Ce qui fait avancer le monde
Andrea Tornielli*
Qu'est-ce qui «fait avancer le monde»? Certains répondront l'économie, d'autres la lutte des classes, d'autres la curiosité ou le désir d'entreprendre et d'expérimenter, d'autres encore l'amour. Il y a plus de trente ans, en Argentine, une vieille dame disait à Mgr Bergoglio que la miséricorde divine était la poutre qui soutenait le monde («si le Seigneur ne pardonnait pas tout, le monde n'existerait pas»); aujourd'hui, François indique quel est le «moteur» qui le fait avancer.
Depuis la cathédrale de Jakarta, le Pape a expliqué que ce qui fait avancer le monde, c'est «la charité qui se donne» dans la compassion. Il a précisé que la compassion ne consiste pas à distribuer de l'aide ou des aumônes aux nécessiteux «en les regardant de haut», mais à se pencher pour se rapprocher réellement de ceux qui sont sur le terrain et ainsi les élever et leur donner de l'espoir. Cela signifie également embrasser les rêves et les désirs de rédemption et de justice des nécessiteux, en devenant leurs promoteurs et leurs coopérateurs.

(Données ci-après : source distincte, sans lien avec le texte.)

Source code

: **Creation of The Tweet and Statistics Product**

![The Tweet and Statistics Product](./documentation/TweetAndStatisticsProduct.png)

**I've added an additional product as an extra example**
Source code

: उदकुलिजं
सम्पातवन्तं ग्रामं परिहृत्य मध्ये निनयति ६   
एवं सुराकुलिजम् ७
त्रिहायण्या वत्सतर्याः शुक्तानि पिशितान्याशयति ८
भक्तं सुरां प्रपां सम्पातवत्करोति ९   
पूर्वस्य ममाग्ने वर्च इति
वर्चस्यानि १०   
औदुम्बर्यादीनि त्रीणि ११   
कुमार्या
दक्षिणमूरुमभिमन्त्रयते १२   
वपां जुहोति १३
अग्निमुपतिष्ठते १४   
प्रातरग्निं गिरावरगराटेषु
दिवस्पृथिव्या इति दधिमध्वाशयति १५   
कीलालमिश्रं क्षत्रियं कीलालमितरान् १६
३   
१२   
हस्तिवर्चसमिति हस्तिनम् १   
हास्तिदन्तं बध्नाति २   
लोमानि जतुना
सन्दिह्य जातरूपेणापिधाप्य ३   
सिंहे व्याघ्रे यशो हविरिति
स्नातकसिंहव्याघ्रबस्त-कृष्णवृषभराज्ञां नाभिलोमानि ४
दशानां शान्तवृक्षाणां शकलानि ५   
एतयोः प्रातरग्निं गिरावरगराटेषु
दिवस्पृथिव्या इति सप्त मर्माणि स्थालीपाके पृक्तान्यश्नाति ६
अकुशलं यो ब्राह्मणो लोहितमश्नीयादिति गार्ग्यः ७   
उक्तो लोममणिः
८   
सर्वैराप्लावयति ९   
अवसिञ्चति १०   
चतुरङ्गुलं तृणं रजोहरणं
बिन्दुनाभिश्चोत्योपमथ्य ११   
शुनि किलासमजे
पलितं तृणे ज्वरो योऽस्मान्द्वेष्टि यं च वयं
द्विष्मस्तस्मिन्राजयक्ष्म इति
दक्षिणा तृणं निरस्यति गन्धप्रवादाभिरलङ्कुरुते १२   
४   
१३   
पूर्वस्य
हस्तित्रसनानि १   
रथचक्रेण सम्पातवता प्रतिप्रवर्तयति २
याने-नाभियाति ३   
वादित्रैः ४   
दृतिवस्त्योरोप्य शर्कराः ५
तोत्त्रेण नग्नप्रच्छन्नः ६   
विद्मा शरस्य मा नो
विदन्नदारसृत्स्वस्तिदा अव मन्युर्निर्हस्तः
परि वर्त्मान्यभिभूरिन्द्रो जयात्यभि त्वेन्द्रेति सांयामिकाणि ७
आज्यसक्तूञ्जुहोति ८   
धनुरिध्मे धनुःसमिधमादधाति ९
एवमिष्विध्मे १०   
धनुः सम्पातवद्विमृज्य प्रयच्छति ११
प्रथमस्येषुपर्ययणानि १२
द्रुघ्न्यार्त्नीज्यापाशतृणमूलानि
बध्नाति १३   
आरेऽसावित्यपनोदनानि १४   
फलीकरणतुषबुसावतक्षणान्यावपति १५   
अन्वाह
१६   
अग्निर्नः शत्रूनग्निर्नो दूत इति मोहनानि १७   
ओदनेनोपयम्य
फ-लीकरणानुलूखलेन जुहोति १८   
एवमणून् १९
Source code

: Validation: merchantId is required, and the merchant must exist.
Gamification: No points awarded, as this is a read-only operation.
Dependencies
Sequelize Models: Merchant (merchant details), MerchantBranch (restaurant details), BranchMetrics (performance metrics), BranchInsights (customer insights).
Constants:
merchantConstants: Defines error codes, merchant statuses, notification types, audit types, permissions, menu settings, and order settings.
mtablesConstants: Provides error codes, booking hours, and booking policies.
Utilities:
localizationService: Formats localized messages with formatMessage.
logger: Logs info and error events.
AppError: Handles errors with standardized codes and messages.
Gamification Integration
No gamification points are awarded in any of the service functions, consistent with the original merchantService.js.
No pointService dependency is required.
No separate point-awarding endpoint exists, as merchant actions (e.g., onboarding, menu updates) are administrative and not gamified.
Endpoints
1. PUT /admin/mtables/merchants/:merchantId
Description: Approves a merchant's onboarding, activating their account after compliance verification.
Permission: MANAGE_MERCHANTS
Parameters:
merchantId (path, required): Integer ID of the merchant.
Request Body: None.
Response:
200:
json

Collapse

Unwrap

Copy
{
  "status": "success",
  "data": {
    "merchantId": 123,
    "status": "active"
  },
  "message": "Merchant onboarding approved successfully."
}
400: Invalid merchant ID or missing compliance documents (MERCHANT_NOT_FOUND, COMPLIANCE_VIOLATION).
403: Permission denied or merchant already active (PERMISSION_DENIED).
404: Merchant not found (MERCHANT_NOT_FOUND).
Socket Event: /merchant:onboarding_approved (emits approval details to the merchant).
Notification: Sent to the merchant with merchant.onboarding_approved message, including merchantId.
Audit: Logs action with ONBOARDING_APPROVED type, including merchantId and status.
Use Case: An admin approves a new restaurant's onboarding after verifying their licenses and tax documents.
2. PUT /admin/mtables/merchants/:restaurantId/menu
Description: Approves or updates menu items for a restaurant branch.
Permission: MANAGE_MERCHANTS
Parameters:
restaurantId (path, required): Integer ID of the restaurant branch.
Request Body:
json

Il y a ceux qui ont peur de la compassion, a encore observé le Successeur de Pierre, «parce qu'ils la considèrent comme une faiblesse et exaltent au contraire, comme s'il s'agissait d'une vertu, la l'habileté de ceux qui servent leurs propres intérêts en se tenant à distance de tous, en ne se laissant “toucher” par rien ni personne, pensant qu'ils sont ainsi plus lucides et plus libres d'atteindre leurs objectifs». Mais il s'agit là d'une «fausse façon de voir la réalité», a-t-il expliqué. Car «ce qui fait vivre le monde, ce ne sont pas les calculs d'intérêt personnel -qui finissent généralement par détruire la création et diviser les communautés- mais la charité qui est donnée. La compassion n'obscurcit pas la vision réelle de la vie; au contraire, elle nous fait mieux voir les choses, à la lumière de l'amour».
C'est de la compassion que Jésus témoigne à chaque page de l'Évangile: il n'est pas indifférent à la réalité, il est viscéralement ému, il se laisse blesser par le drame et le besoin de ceux qu'il rencontre. Au contraire, l'indifférence, qui à la longue se transforme en cynisme, nous fait croire que nous sommes plus libres mais en réalité nous rend, peu à peu, de moins en moins humains.